Before Stanley could compose his thoughts, the phone had rung, again. “In case you’re wondering, I bought Mom a two-week stay at Gables Assisted Living. I am a very considerate spouse. Going forward, you might want to pay for in-home management or enroll Mom in a daycare program. You seem okay handling nights and weekends.” Tohar abruptly cut off. Stanley thought that he had heard a boarding announcement in the background.

Weeks became months. Mom continued to decline.

Stanley continued to work on SNAP-10A. Mostly, he charted the heat trails left by the decay of the reactor’s plutonium-238. Decades ago, the Air Force had claimed that a faulty command receiver had turned off the device. Stanley and a few other Idahoans knew otherwise (his work was both tedious and fascinating.)

More time passed. Tohar yet failed to come home.

Stanley permanently enrolled Mom at Gables. He visited her, daily, on the way to the lab, as well as visited her on Sundays. Mom didn’t seem to mind her relocation; she was increasingly using her mahjong tiles to construct dioramas and was increasingly taking solace in putting on and taking off her snow boots.

As for Stanley, his reality continued to stay out of sync with Tohar’s. It was as though she was tunneling through most of the significant relationships they’d built over their shared span. No reports of infidelity reached him, but he was privy to tales of others of her adventures.

For instance, Hans Weimer, a former chair of the American Nuclear Society’s Reactor Physics Division and the former best man at Stanley and Tohar’s wedding, had posted Instagram pictures of himself, of his wife and of Tohar at College Park’s Aviation Museum. What’s more, Zhi Ruo Shan, who, like Stanley, had been a teaching assistant for Dr. Ivan Petrov’s Stellar Structure and Evolution course, had tweeted for a fortnight about the deliciousness of the fennel in Tohar’s chicken soup and about the yumminess of the orange zest adorning Tohar’s hummus with beef.

Most recently, Stanley’s brother, Eric, had made mention on the family’s WhatsApp platform that it was a boon having Tohar babysit. He suggested that Stanley join her in New Mexico if just to hug his lone sibling or, if less probably, to become one among the few staff members of the Los Alamos Neutron Science Center entitled to fidget with its linear accelerator.

Nonetheless, all that Stanley could determine, from sampling those and related bits and bobs of social media, was that Tohar was flitting around their universe; he couldn’t surmise the totality of her whereabouts. Conversely, when she SMSed him outside of airports or train stations, he could fairly accurately predict her route, but he couldn’t guess the duration of her stay at subsequent destinations.

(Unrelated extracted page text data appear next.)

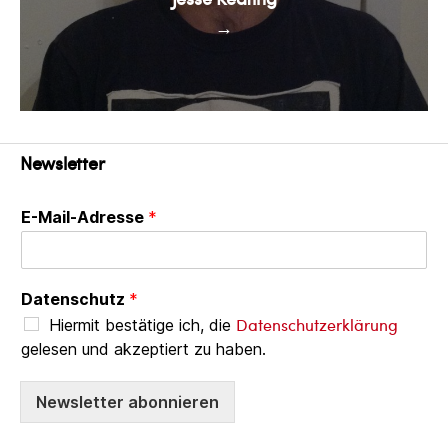
→
Newsletter
E-Mail-Adresse
*
Datenschutz
*
Datenschutzerklärung
Hiermit bestätige ich, die
gelesen und akzeptiert zu haben.
Newsletter abonnieren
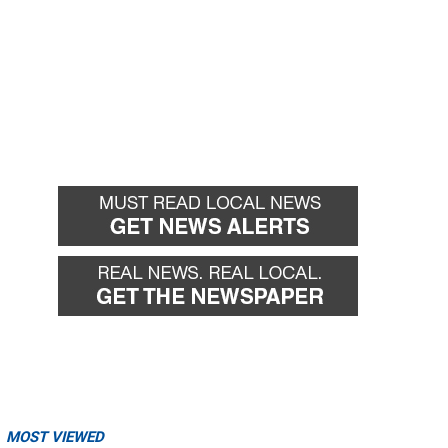
MOST VIEWED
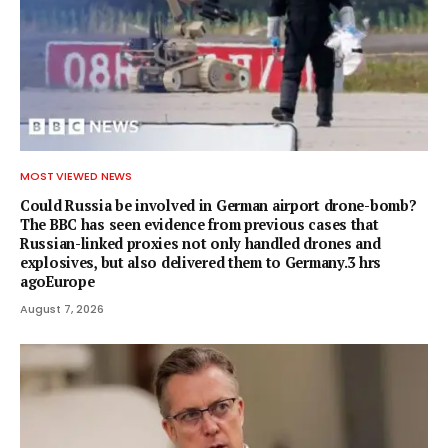
MOST VIEWED NEWS
Could Russia be involved in German airport drone-bomb?
The BBC has seen evidence from previous cases that
Russian-linked proxies not only handled drones and
explosives, but also delivered them to Germany.3 hrs
agoEurope
August 7, 2026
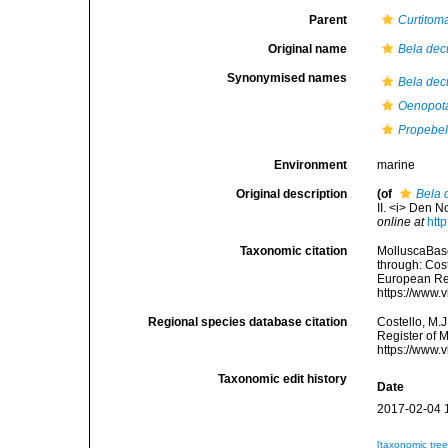
Parent
Curtitom
Original name
Bela dec
Synonymised names
Bela dec
Oenopota
Propebel
Environment
marine
Original description
(of
Bela 
II. <i> Den N
online at
htt
Taxonomic citation
MolluscaBas
through: Cost
European Reg
https://www.
Regional species database citation
Costello, M.J
Register of 
https://www.
Taxonomic edit history
Date
2017-02-04 
[taxonomic tre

Tohar slowly emptied their joint bank account.

Mom’s health worsened.

Interesting events took place on SNAP-10A, but Stanley could disclose those findings only to his immediate boss.

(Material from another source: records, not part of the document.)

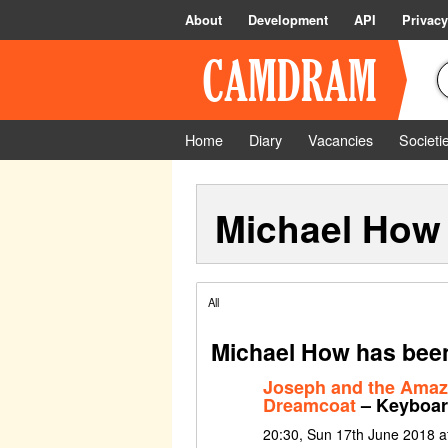
About
Development
API
Privacy
Home
Diary
Vacancies
Societi
Michael How
All
Michael How has been
Joseph and the Amaz
Dreamcoat
– Keyboa
20:30, Sun 17th June 2018 at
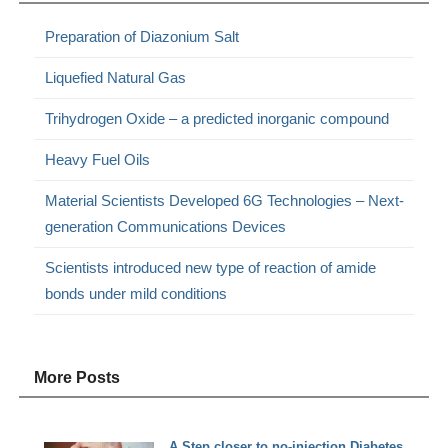
Preparation of Diazonium Salt
Liquefied Natural Gas
Trihydrogen Oxide – a predicted inorganic compound
Heavy Fuel Oils
Material Scientists Developed 6G Technologies – Next-
generation Communications Devices
Scientists introduced new type of reaction of amide
bonds under mild conditions
More Posts
A Step closer to no-injection Diabetes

After another season passed, Mom died.

As though she and Mom had been entangled, Tohar suddenly reappeared.

That morning, when Stanley was packing his tuna fish sandwich and his apple slices, he had heard a cab pulling into their driveway. Tohar had bounded in, had cut the crusts off of his bread and had finished dividing his fruit. Thereafter, she had sprung toward their bedroom and had locked the door.

Back in his office, Stanley looked once more at his lunch and sighed. Heisenberg would have made a poor marriage counselor.